Warum gibt es die Eisheiligen?

Ein Sprichwort sagt: „Ehe nicht Pankratius, Servatius und Bonifatius vorbei, ist nicht sicher vor Kälte der Mai.“ Deshalb wird empfohlen empfindliche Jung- und vor allem Balkonpflanzen erst nach dem 15. Mai zu setzen - so die alte Bauernregel. Denn trotz warmer Temperaturen im Frühjahr, kann es während der „Eisheiligen“ zu starken Temperaturabstürzen und Bodenfrost in der Nacht kommen. Moderne Wetteraufzeichnungen belegen, dass sich der Kälteeinbruch sogar um bis zu 11 Tage nach dem 23. Mai verschieben kann.

Wer oder was sind diese „Eisheiligen“?

Nach kirchlicher Tradition sind die „Gestrengen Herren“ benannt nach Heiligen aus dem 4. und 5. Jahrhundert. Der 12. Mai ist benannt nach Pankratius, der 13. Mai nach Servatius und der 14. Mai nach Bonifatius. Im nördlichen Teil Deutschlands gesellt sich noch der 11. Mai Mamertus dazu. Und ganz im Süden spricht man am 15. Mai von der Kalten Sophie, die den Abschluss der Eisheiligen bildet und am bekanntesten ist.

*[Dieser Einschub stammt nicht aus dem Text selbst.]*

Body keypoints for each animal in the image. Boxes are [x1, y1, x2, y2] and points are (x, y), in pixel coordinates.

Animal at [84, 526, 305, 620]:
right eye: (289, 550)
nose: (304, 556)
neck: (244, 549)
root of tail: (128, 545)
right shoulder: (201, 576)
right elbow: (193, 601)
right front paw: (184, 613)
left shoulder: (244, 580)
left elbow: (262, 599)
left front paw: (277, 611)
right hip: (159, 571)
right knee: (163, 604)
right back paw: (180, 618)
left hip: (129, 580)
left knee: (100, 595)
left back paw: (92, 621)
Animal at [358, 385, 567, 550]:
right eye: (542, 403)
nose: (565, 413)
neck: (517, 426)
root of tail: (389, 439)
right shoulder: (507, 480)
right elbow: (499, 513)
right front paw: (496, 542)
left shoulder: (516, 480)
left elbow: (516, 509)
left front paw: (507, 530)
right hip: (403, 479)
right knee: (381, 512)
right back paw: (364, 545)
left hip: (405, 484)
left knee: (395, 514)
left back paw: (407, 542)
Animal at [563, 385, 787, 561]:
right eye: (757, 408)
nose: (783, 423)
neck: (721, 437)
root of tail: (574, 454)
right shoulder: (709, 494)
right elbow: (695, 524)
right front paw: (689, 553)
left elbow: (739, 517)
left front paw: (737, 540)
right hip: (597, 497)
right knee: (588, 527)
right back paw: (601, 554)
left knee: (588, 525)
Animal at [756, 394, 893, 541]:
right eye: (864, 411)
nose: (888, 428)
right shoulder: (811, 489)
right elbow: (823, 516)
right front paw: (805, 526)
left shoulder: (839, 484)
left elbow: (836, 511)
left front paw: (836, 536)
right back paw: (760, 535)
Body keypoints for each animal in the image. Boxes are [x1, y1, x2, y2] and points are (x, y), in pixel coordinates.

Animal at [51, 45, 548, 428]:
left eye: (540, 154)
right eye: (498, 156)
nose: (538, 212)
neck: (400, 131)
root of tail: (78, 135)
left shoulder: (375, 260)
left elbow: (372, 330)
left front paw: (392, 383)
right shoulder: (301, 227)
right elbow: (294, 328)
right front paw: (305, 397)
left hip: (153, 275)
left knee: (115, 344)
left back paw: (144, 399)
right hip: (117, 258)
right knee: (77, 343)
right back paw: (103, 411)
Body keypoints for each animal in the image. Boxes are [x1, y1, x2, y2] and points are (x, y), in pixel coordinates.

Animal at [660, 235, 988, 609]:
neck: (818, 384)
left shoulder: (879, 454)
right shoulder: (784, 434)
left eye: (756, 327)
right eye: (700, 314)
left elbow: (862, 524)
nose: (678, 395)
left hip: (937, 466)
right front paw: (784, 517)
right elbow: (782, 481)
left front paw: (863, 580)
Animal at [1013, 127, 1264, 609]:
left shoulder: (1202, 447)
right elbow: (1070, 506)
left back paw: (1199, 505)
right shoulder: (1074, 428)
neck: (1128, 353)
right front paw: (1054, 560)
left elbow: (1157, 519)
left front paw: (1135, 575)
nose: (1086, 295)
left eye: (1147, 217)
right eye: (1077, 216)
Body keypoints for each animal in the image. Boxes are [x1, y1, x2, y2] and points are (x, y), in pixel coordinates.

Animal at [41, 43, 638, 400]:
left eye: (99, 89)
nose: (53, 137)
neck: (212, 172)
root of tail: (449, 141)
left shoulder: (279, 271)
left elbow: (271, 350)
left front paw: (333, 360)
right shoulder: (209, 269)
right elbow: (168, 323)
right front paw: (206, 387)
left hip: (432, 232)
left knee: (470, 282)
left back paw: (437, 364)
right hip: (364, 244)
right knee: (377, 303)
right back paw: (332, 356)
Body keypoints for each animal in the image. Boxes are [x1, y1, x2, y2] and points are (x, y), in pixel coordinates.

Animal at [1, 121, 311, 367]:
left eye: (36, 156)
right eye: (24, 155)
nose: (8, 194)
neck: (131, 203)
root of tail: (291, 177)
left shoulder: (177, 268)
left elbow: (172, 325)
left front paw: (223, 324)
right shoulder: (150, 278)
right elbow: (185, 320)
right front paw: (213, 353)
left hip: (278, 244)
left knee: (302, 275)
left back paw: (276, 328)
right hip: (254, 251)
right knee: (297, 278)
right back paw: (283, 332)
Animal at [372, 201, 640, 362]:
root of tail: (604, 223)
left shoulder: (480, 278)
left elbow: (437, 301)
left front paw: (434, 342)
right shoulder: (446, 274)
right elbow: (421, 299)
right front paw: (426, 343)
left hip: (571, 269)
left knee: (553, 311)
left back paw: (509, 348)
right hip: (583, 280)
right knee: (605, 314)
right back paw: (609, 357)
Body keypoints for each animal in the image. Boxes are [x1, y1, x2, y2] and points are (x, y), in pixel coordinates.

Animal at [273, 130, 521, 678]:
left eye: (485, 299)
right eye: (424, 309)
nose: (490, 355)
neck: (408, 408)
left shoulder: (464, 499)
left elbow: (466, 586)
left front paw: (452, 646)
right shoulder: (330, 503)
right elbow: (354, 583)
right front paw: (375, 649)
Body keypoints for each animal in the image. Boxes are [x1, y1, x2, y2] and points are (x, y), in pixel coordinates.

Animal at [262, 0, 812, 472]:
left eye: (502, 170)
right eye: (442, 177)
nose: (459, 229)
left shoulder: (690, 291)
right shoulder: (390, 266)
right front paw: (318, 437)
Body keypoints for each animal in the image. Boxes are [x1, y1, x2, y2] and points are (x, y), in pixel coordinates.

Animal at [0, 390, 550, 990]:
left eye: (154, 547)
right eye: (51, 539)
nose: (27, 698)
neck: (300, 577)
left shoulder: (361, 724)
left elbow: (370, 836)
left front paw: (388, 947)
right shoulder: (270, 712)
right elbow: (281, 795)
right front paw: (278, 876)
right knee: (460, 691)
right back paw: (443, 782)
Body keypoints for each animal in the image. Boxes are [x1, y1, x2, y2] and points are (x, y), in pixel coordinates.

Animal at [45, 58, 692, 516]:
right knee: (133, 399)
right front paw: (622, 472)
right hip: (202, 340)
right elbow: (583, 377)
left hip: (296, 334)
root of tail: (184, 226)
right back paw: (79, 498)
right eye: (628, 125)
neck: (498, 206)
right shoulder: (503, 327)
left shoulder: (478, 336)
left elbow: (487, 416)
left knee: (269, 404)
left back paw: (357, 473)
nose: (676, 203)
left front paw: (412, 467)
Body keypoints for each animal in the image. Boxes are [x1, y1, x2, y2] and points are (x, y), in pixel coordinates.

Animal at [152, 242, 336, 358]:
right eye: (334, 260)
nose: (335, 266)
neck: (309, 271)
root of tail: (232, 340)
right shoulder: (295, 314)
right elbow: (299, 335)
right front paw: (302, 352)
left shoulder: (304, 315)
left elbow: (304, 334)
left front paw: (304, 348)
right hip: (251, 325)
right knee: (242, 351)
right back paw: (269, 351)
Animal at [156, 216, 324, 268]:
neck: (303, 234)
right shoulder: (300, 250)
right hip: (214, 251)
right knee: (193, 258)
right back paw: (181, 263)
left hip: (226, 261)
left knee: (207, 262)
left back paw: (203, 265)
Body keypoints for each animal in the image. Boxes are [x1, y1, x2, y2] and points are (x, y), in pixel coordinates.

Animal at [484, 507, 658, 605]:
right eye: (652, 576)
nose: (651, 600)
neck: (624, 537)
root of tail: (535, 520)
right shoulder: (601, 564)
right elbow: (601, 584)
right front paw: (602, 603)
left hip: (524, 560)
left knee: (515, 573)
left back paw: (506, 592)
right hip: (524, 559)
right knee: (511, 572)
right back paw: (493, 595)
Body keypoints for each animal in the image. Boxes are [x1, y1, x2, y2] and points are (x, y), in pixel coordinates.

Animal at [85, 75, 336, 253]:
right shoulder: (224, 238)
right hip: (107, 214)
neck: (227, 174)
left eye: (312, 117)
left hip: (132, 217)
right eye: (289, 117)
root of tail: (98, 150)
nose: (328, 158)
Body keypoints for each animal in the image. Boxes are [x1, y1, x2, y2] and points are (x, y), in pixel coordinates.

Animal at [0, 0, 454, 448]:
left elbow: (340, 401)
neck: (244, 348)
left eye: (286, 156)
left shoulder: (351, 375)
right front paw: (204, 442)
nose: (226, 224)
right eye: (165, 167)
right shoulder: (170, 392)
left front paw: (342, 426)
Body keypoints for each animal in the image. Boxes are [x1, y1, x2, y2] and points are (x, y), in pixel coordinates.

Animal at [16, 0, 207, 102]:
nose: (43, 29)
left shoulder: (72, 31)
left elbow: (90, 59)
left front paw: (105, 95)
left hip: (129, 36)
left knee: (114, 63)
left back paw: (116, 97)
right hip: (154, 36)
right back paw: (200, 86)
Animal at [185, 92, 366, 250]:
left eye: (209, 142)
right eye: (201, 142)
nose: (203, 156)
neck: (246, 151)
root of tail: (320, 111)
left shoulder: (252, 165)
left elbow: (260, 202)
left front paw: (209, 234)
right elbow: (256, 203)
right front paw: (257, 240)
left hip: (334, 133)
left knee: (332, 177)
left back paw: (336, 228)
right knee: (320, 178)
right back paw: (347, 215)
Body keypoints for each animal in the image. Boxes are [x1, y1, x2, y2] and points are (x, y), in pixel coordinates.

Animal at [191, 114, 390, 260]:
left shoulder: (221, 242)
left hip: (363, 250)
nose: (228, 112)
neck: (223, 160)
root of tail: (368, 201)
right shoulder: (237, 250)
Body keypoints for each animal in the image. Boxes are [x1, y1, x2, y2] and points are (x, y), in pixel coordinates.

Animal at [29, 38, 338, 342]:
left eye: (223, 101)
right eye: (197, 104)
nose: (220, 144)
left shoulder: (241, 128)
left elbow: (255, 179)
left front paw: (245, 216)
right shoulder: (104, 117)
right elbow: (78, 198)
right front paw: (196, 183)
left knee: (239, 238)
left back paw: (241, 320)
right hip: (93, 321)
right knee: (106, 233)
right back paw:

Welche Pflanzen sollten nach den Eisheiligen gepflanzt werden?

Kälteempfindliche Pflanzen sollten erst nach den Eisheiligen ins Beet oder auf den Balkon gesetzt werden. Dies gilt vor allem für Jungpflanzen wie Tomaten, Gurken, Zucchini und Paprika. Auch gedulden sollte man sich mit der Pflanzung von „zarten“ Blumen wie z. B. Oleander, Geranien, Dahlien oder Petunien. An diesen Blumen können die Eisheiligen großen Schaden anrichten. Außerdem ist es empfehlenswert Kräuter wie Petersilie, Schnittlauch, Basilikum & Co.  erst nach Ende der Eisheiligen draußen zu pflanzen.